Non editarmi, ti prego!

 



Mi capita spesso di collaborare con autori reduci da esperienze negative di editing, a volte disastrose, al punto da sviluppare una diffidenza tale che pensano di non averne più bisogno. Questo è un errore, ma comprensibile. Quando scriviamo, tutti, nessuno escluso, anch’io, è bene essere letti da qualcuno che ci dica cosa non va, perché a furia di leggere e rileggere, modificare, riscrivere, correggere, provochiamo piccoli dissesti nel testo che la nostra mente poi non percepirà perché sa di essersi già occupata delle criticità. Chi leggerà quel testo per la prima volta ha invece più probabilità di notarli ed è bene che renda l’autore consapevole della loro esistenza.

Ciò che invece non comprendo è lo scetticismo tout court nei confronti della revisione professionale. Si tratta forse di una forma di gelosia del proprio lavoro? O è paura del giudizio esterno? A prescindere dall’editing che ai fini della pubblicazione rientra nella prassi di ogni casa editrice che si rispetti, di sicuro, al di là del timore di rimetterci dei soldi o di temere che il proprio lavoro venga “stravolto”, presuppone una certa dose di autostima.

Escludendo gli improvvisati, sono molti gli editor sulla piazza, molti quelli competenti e preparati, molti gli empatici, molti anche gli scrittori editor (o editor scrittori? La questione è negli stessi termini del mistero di chi è nato prima, se l’uovo o la gallina). Ebbene, come scegliere quello giusto? L’esperienza mi ha dimostrato che l’unico modo è provare, cercare di conoscere la persona e capire se il metodo di lavoro è in linea con le proprie aspettative, se c’è comunanza di visione, se gli obiettivi sono gli stessi, se c’è intesa, se ci si comprende con facilità e se il confronto con quella persona non incute soggezione. Non escludo si riesca anche a condividere qualche momento di leggerezza. Provare non esclude automaticamente ogni possibilità di prendere abbagli, ma senz’altro le riduce. I primi a dare conferma che la collaborazione è stata proficua saranno i lettori. La storia potrà sempre piacere o non piacere, quella è e sarà sempre questione di gusti, ma il lettore apprezzerà in ogni caso un testo curato e scorrevole e non lo nasconderà.

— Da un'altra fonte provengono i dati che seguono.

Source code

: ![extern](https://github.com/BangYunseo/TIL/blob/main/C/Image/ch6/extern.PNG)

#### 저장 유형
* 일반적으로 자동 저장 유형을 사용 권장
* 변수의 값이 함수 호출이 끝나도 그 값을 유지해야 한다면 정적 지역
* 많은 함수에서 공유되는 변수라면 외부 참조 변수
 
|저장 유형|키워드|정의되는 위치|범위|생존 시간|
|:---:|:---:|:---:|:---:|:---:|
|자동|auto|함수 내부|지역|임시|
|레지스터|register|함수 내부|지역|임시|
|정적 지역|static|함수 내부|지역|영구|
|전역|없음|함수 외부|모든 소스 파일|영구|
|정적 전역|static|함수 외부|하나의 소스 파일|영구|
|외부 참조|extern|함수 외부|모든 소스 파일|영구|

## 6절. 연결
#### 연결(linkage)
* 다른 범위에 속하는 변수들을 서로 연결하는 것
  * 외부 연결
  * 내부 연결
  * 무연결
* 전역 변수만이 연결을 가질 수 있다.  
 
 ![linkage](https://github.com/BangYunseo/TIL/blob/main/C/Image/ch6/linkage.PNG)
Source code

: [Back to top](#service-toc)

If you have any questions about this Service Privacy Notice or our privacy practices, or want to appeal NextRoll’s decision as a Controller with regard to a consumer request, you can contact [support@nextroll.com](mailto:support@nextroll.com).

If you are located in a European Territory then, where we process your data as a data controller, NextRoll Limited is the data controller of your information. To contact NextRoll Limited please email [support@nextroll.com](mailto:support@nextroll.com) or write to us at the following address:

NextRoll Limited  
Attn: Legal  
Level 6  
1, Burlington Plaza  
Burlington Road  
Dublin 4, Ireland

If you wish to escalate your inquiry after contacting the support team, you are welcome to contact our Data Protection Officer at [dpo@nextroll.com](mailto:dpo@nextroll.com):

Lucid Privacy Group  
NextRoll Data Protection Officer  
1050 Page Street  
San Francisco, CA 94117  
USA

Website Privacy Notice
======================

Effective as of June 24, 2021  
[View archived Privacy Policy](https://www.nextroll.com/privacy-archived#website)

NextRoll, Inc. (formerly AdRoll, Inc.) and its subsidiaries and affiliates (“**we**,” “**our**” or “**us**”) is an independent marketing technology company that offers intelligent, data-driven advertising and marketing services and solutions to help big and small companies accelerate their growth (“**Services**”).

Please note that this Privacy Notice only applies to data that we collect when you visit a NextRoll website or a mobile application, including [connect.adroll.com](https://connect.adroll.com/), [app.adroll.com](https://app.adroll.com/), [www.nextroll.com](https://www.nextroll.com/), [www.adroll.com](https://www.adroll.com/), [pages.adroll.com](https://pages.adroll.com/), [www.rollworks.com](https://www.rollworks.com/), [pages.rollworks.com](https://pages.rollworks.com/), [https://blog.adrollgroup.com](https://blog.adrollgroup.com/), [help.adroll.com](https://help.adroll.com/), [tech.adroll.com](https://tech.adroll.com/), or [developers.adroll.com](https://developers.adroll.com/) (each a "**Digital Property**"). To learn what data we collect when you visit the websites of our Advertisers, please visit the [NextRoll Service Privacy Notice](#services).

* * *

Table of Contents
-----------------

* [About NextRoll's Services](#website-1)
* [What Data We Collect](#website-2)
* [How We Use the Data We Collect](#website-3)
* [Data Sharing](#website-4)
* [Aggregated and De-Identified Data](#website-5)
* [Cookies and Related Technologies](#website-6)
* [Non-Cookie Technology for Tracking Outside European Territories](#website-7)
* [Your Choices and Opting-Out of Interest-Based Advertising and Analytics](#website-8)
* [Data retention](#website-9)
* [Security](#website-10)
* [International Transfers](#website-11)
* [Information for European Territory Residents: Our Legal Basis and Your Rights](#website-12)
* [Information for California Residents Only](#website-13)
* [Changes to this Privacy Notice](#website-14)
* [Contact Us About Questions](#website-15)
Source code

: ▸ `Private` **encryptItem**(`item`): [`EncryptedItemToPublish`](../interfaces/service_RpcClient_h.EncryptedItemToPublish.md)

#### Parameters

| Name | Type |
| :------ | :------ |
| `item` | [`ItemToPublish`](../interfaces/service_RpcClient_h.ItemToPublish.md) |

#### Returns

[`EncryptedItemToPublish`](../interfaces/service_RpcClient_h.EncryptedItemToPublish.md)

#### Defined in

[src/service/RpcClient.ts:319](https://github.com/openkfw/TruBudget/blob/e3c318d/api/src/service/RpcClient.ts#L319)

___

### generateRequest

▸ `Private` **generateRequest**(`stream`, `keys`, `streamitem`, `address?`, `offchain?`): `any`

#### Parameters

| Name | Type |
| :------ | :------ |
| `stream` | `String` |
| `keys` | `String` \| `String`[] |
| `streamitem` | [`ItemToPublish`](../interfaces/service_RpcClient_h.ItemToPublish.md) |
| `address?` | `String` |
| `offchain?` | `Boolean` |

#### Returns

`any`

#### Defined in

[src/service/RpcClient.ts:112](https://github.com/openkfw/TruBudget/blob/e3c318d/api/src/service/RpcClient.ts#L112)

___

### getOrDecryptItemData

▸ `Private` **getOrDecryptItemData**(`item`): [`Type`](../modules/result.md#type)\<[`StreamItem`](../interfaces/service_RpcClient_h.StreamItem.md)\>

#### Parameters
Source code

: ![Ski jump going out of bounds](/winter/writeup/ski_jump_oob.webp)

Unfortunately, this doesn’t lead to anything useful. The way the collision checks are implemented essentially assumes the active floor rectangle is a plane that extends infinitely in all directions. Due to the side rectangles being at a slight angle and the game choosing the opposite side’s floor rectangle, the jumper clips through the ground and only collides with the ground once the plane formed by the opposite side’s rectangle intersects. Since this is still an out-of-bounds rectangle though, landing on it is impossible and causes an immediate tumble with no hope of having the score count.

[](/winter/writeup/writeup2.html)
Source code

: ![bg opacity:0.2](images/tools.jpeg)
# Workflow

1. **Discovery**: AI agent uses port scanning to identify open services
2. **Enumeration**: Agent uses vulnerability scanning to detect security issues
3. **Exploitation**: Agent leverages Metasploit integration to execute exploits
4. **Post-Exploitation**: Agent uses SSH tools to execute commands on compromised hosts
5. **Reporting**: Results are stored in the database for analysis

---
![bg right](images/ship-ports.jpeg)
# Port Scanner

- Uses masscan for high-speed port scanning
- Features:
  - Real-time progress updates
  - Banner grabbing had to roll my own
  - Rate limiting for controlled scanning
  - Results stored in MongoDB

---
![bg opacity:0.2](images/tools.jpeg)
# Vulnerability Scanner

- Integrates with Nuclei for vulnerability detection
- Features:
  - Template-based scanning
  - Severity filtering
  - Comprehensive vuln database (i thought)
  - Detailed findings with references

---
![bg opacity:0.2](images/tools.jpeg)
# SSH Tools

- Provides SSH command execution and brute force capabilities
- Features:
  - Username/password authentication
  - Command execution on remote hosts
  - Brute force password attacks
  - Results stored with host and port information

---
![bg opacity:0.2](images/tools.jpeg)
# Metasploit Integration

Ricordate la protagonista del film Misery non deve morire? Tempo addietro in una conversazione sui social qualcuno ha assimilato la figura di Annie Wilkes a quella dell’editor. In realtà, il tema della storia è la scrittura come compiacimento del pubblico: nel film il rapporto tormentato tra autore e lettore è estremizzato nell’aberrazione di una fan-aguzzina e lo scrittore Paul Sheldon è costretto a compiacerla in tutto per avere l’opportunità di salvarsi.

Il fatto è che prima di tutto l’editor è un lettore e qualche autore annuserà la stessa aria minacciosa di Annie Wilkes, il cui giudizio è temuto e temibile. Ebbene, vorrei tranquillizzare tutti: l’editor professionista oltre a non tenere segregato in casa nessuno – io almeno – non legge per diletto, non si lascia andare al giudizio personale né influenzare dal proprio gusto personale. La valutazione è e deve essere sempre oggettiva, il più possibile. Per una persona competente e preparata è questa la normalità, io stessa ad esempio ho lavorato nella maggior parte dei casi su testi che non avrei mai scelto. Quando leggo in modalità professionale mi chiedo infatti di continuo: perché questo è stato detto così? si potrebbe dire meglio? in che modo?

A prescindere dal proprio obiettivo per molti la scrittura è uno sforzo, per qualcuno addirittura una sofferenza, e pur ritenendo di avere qualcosa da dire non si può essere certi di averla detta nel modo migliore possibile. R. Carver pone la questione con chiarezza nelle sue note sulla scrittura dal titolo Il mestiere di scrivere: «Se non si riesce, dico io, a rendere quel che si scrive al meglio delle nostre possibilità, allora che si scrive a fare?». Ecco che l’editor serve, qualcuno che abbia il distacco necessario, la distanza, per porsi tutte quelle domande al posto dell’autore, con sguardo e mente liberi da ogni legame emotivo con ciò che ha scritto.